Es un conflicto que se puede evitar. El requisito es la debacle iraní, que no se ve tan lejana. Ha perdido su fuerza en Siria y Líbano, se sigue endeudando con Rusia, y está amenazada por Pakistán (potencia nuclear) en caso de que se lance a una guerra con Arabia Saudita.

Europa es el territorio donde el riesgo es mayor, casi inevitable. Como se señaló al inicio del artículo, allí es donde el auge de la derecha y la extrema derecha van a poner sobre la mesa la terrible alternativa de la violencia como solución al problema con el Islam extremista, falazmente equiparado por estos grupos al problema de los refugiados.

Conforme vayan ganando terreno, estos extremistas tendrán más libertad y alicientes para imponer soluciones agresivas: primero, reducción de los derechos legales de los inmigrantes y de los musulmanes; luego, deportaciones masivas; finalmente y en el peor de los casos, exterminios.

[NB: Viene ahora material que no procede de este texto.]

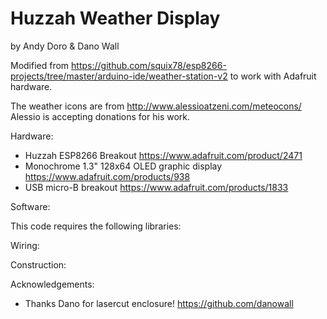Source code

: Huzzah Weather Display
================
 by Andy Doro & Dano Wall
 
Modified from https://github.com/squix78/esp8266-projects/tree/master/arduino-ide/weather-station-v2 to work with Adafruit hardware.

The weather icons are from http://www.alessioatzeni.com/meteocons/ Alessio is accepting donations for his work.
 
 
Hardware:

- Huzzah ESP8266 Breakout https://www.adafruit.com/product/2471
- Monochrome 1.3" 128x64 OLED graphic display https://www.adafruit.com/products/938
- USB micro-B breakout https://www.adafruit.com/products/1833
 

Software:
 
This code requires the following libraries:

 


Wiring:


 
Construction:


 

Acknowledgements:
  - Thanks Dano for lasercut enclosure! https://github.com/danowall
 

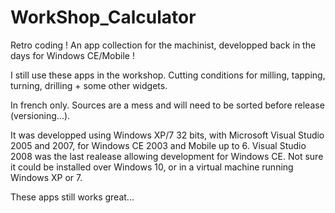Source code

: # WorkShop_Calculator

Retro coding ! An app collection for the machinist, developped back in the days for Windows CE/Mobile !

I still use these apps in the workshop. Cutting conditions for milling, tapping, turning, drilling + some other widgets.

In french only. Sources are a mess and will need to be sorted before release (versioning...).

It was developped using Windows XP/7 32 bits, with Microsoft Visual Studio 2005 and 2007, for Windows CE 2003 and Mobile up to 6. Visual Studio 2008 was the last realease allowing development for Windows CE. Not sure it could be installed over Windows 10, or in a virtual machine running Windows XP or 7.

These apps still works great...
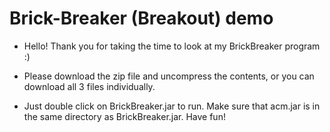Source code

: # Brick-Breaker (Breakout) demo

* Hello! Thank you for taking the time to look at my BrickBreaker program :) 

* Please download the zip file and uncompress the contents, or you can download all 3 files individually. 

* Just double click on BrickBreaker.jar to run. Make sure that acm.jar is in the same directory as BrickBreaker.jar. Have fun!
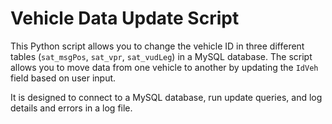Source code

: # Vehicle Data Update Script

This Python script allows you to change the vehicle ID in three different tables (`sat_msgPos`, `sat_vpr`, `sat_vudLeg`) in a MySQL database. The script allows you to move data from one vehicle to another by updating the `IdVeh` field based on user input.

It is designed to connect to a MySQL database, run update queries, and log details and errors in a log file.
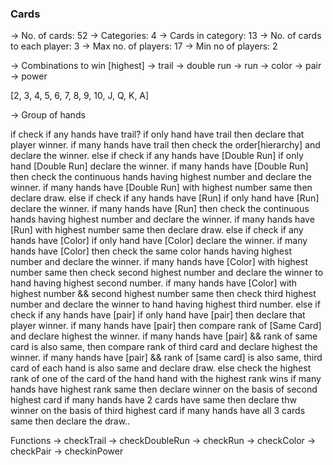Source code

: ### Cards 


-> No. of cards: 52
-> Categories: 4
-> Cards in category: 13
-> No. of cards to each player: 3
-> Max no. of players: 17
-> Min no of players: 2

-> Combinations to win [highest]
    -> trail 
    -> double run
    -> run
    -> color
    -> pair
    -> power



[2, 3, 4, 5, 6, 7, 8, 9, 10, J, Q, K, A]



-> Group of hands 

if
    check if any hands have trail?
        if only hand have trail then declare that player winner.
        if many hands have trail then check the order[hierarchy] and declare the winner.
else if
    check if any hands have [Double Run]
        if only hand [Double Run] declare the winner.
        if many hands have [Double Run] then check the continuous hands having highest number and declare the winner.
        if many hands have [Double Run] with highest number same then declare draw.
else if 
    check if any hands have [Run]
        if only hand have [Run] declare the winner.
        if many hands have [Run] then check the continuous hands having highest number and declare the winner.
        if many hands have [Run] with highest number same then declare draw.
else if
    check if any hands have [Color]
        if only hand have [Color] declare the winner.
        if many hands have [Color] then check the same color hands having highest number and declare the winner.
        if many hands have [Color] with highest number same then check second highest number and declare the winner to hand having highest second number.
        if many hands have [Color] with highest number && second highest number same then check third highest number and declare the winner to hand having highest third number.
else if 
    check if any hands have [pair]
        if only hand have [pair] then declare that player winner.
        if many hands have [pair] then compare rank of [Same Card] and declare highest the winner.
        if many hands have [pair] && rank of same card is also same, then compare rank of third card and declare highest the winner.
        if many hands have [pair] && rank of [same card] is also same, third card of each hand is also same and declare draw.
else
    check the highest rank of one of the card of the hand 
    hand with the highest rank wins 
    if many hands have highest rank same then declare winner on the basis of second highest card
    if many hands have 2 cards have same then declare thw winner on the basis of third highest card
    if many hands have all 3 cards same then declare the draw..



Functions
    -> checkTrail
    -> checkDoubleRun
    -> checkRun
    -> checkColor
    -> checkPair
    -> checkinPower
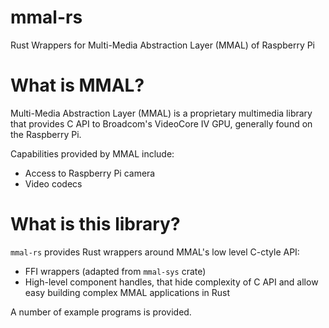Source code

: # mmal-rs

Rust Wrappers for Multi-Media Abstraction Layer (MMAL) of Raspberry Pi

# What is MMAL?

Multi-Media Abstraction Layer (MMAL) is a proprietary multimedia library that provides C API to Broadcom's VideoCore IV GPU, 
generally found on the Raspberry Pi.

Capabilities provided by MMAL include:

* Access to Raspberry Pi camera
* Video codecs

# What is this library?

`mmal-rs` provides Rust wrappers around MMAL's low level C-ctyle API:

* FFI wrappers (adapted from `mmal-sys` crate)
* High-level component handles, that hide complexity of C API and allow easy building complex MMAL applications in Rust

A number of example programs is provided.
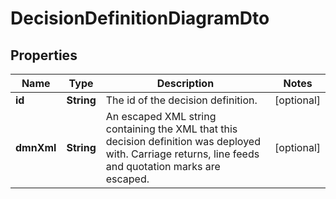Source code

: 

# DecisionDefinitionDiagramDto


## Properties

Name | Type | Description | Notes
------------ | ------------- | ------------- | -------------
**id** | **String** | The id of the decision definition. |  [optional]
**dmnXml** | **String** | An escaped XML string containing the XML that this decision definition was deployed with. Carriage returns, line feeds and quotation marks are escaped. |  [optional]



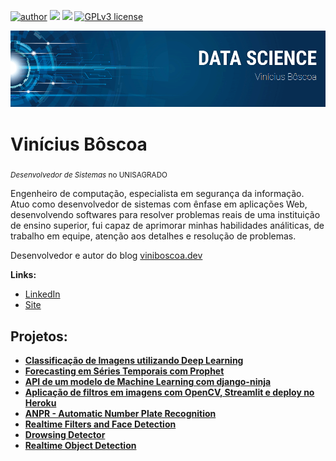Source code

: [![author](https://img.shields.io/badge/author-virb30-blue.svg)](https://www.linkedin.com/in/carlosfab) [![](https://img.shields.io/badge/python-3.7+-blue.svg)](https://www.python.org/downloads/release/python-365/) [![](https://img.shields.io/packagist/php-v/laravel/laravel)](https://www.php.net/)
[![GPLv3 license](https://img.shields.io/badge/License-GPLv3-blue.svg)](http://perso.crans.org/besson/LICENSE.html) 

<p align="center">
  <img src="https://raw.githubusercontent.com/virb30/data_science/master/banner2.png" alt="Banner Data Science" />
</p>

# Vinícius Bôscoa
<sub>*Desenvolvedor de Sistemas* no UNISAGRADO</sub>

Engenheiro de computação, especialista em segurança da informação. Atuo como desenvolvedor de sistemas com ênfase em aplicações Web, desenvolvendo softwares para resolver problemas reais de uma instituição de ensino superior, fui capaz de aprimorar minhas habilidades análiticas, de trabalho em equipe, atenção aos detalhes e resolução de problemas.

Desenvolvedor e autor do blog [viniboscoa.dev](https://viniboscoa.dev/blog)


**Links:**
* [LinkedIn](https://www.linkedin.com/in/viniciusboscoa)
* [Site](https://viniboscoa.dev)


## Projetos:

* **[Classificação de Imagens utilizando Deep Learning](https://github.com/virb30/data_science/blob/master/notebooks/009_EDS_Projeto_Fashion_MNIST.ipynb)**
* **[Forecasting em Séries Temporais com Prophet](https://github.com/virb30/data_science/blob/master/notebooks/010_Forecasting_em_S%C3%A9ries_Temporais.ipynb)**
* **[API de um modelo de Machine Learning com django-ninja](https://github.com/virb30/machine_learning_api)**
* **[Aplicação de filtros em imagens com OpenCV, Streamlit e deploy no Heroku](https://github.com/virb30/streamlit_image_processing)**
* **[ANPR - Automatic Number Plate Recognition](https://github.com/virb30/anpr)**
* **[Realtime Filters and Face Detection](https://github.com/virb30/realtime_face_filters)**
* **[Drowsing Detector](https://github.com/virb30/drowsing_detector)**
* **[Realtime Object Detection](https://github.com/virb30/realtime_object_detection)**




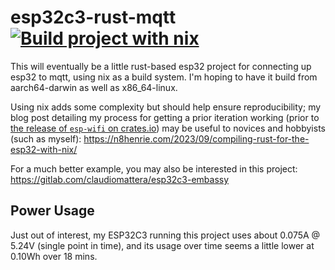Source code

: # esp32c3-rust-mqtt [![Build project with nix](https://github.com/n8henrie/esp32c3-rust-mqtt/actions/workflows/build.yml/badge.svg)](https://github.com/n8henrie/esp32c3-rust-mqtt/actions/workflows/build.yml)

This will eventually be a little rust-based esp32 project for connecting up esp32 to mqtt, using nix as a build system. I'm hoping to have it build from aarch64-darwin as well as x86_64-linux.

Using nix adds some complexity but should help ensure reproducibility; my blog post detailing my process for getting a prior iteration working (prior to [the release of `esp-wifi` on crates.io](https://crates.io/crates/esp-wifi)) may be useful to novices and hobbyists (such as myself): https://n8henrie.com/2023/09/compiling-rust-for-the-esp32-with-nix/

For a much better example, you may also be interested in this project: https://gitlab.com/claudiomattera/esp32c3-embassy

## Power Usage

Just out of interest, my ESP32C3 running this project uses about 0.075A @ 5.24V (single point in time), and its usage over time seems a little lower at 0.10Wh over 18 mins.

Ya sucedió hace 100 años con los judíos, pese a que eran un enemigo ficticio.

¿Qué es lo que falta para que quede pavimentada la ruta hacia esta catástrofe? En términos simples, el triunfo de Marion LePen en Francia, mismo que se ve altamente probable gracias a la penosa ineptitud de Francois Hollande y al inesperado triunfo de Donald Trump en Estados Unidos.

Parece que está en manos de Sarkozy salvar o, por lo menos, posponer el cataclismo. Si logra ganar las próximas elecciones en Francia, Europa tendrá un último respiro, acaso la última oportunidad para no hundirse en la violencia. Si pierde ante LePen, será cuestión de tiempo para que el polvorín estalle.

Lamentablemente, los votantes andan últimamente muy extraños. Le dan su confianza a cada tipo, que no queremos saber lo que puede pasar.